Desse modo, sobressaem as figuras de Apolo, mas também da atriz Suely Franco, com sua personagem um tanto delirante, egressa de um circo. Também destaca-se Carmem Silva, a líder da ocupação, com sua presença forte, dura, às vezes conciliadora, mas que acusa um momento de cansaço que a humaniza profundamente. Toda luta comporta esse instante de desânimo, que deve ser vencido para que tudo prossiga e Carmem vive esse momento de maneira dramática, pungente, e solitária - como convém a uma líder. É uma grande personagem. Um imigrante dá um toque romântico ao se apaixonar pela cinegrafista. E o exilado palestino, o poeta Isam (Isam Ahamad Issa) rouba as cenas de que participa. É ator nato, envolvente, carismático.
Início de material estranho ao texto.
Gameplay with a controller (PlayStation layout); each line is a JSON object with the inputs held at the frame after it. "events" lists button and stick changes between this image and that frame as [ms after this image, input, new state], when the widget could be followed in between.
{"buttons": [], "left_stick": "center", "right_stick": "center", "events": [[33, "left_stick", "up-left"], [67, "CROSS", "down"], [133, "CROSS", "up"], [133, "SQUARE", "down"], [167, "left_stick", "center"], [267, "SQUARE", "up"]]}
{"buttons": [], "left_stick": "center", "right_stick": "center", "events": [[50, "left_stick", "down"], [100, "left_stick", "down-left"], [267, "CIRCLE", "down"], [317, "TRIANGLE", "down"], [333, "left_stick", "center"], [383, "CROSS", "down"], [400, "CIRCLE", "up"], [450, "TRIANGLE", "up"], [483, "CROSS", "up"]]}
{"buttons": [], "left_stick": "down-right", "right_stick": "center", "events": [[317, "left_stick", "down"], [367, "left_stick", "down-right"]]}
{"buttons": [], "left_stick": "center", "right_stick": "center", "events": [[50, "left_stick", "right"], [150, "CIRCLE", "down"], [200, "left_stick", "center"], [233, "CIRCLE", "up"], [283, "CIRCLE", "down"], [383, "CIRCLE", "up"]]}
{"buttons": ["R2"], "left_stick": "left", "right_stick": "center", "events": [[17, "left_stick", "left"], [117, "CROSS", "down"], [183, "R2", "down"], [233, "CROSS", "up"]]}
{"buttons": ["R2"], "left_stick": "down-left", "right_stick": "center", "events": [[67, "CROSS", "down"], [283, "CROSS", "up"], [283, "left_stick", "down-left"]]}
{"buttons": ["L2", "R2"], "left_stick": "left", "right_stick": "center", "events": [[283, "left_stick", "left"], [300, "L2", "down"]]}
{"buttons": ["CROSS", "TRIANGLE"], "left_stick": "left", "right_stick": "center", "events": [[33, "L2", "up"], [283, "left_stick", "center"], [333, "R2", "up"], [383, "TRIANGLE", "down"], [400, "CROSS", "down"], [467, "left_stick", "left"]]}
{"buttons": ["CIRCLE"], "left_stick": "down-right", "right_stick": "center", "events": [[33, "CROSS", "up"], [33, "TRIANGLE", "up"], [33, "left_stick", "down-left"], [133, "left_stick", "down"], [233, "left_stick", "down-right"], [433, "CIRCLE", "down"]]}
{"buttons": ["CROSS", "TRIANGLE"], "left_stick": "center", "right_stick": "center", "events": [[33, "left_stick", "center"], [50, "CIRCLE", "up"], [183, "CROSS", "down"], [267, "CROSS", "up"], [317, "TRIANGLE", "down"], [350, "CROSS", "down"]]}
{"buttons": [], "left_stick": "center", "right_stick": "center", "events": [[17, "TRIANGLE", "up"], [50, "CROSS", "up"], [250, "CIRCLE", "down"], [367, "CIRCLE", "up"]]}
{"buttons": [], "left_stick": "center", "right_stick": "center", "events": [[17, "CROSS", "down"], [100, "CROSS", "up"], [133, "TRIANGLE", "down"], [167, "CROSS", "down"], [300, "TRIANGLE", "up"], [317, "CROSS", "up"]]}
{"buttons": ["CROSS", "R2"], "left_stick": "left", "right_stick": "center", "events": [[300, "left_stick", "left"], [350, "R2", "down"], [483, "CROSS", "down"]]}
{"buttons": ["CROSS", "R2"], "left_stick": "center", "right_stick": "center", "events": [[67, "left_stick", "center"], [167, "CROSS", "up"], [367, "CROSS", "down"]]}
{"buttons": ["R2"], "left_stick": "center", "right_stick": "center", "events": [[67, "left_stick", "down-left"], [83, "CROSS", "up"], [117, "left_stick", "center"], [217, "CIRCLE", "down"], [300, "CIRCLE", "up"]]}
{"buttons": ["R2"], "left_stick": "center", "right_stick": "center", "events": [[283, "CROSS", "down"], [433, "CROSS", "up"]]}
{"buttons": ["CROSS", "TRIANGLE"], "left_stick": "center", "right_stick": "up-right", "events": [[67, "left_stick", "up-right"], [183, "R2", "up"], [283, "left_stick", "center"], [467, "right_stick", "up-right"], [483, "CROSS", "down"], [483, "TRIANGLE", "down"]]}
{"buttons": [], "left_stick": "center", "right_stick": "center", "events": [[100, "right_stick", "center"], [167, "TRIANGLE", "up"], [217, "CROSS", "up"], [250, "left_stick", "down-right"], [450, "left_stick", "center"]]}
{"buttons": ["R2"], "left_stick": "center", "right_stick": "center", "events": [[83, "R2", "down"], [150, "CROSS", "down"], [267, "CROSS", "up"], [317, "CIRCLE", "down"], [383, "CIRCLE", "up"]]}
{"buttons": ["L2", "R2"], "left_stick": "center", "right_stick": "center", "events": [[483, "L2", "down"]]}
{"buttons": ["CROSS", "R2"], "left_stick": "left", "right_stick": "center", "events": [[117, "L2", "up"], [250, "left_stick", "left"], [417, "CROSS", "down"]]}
Seu personagem é cheio da sabedoria universal de quem passou pela guerra e reencontrou-se na solidariedade.

Era o Hotel Cambridge é esculpido em planos precisos e de uma beleza dura. O trabalho de som é notável, passando ao espectador a tensão do ambiente. A passagem dos dias que faltam para a desocupação é marcada por um ruído forte, uma pancada sonora, como o fechamento de um portão de penitenciária, ou um gongo que assinala a proximidade do Juízo Final.

O cumprimento da ordem judicial paira como espada de Dâmocles sobre os ocupantes. E o plano final, com a câmera descendo e focando na vertical os andares do edifício, enquanto as bandeiras com as siglas dos movimentos sociais se apresentam, é de arrepiar.
Cinema social da melhor qualidade, Era o Hotel Cambridge coloca suas questões urgentes sem nada simplificá-las. Se o trabalho do filme é coletivo, encontrou uma diretora de mão segura para escolher os melhores caminhos estéticos, e os que produzissem mais efeito.

Coloca-se como um objeto incômodo na discussão social do regressivo Brasil contemporâneo. Se, às vezes, a questão social tem sido tratada como caso de polícia, como recomendava Washington Luis nos anos 1920, parece claro que, em 2016, os movimentos sociais não vão recuar. O filme deixa isso bem explícito, ao não tratá-los como coitadinhos, mas como cidadãos dispostos a fazer valer seus direitos.
As informações são do jornal O Estado de S. Paulo.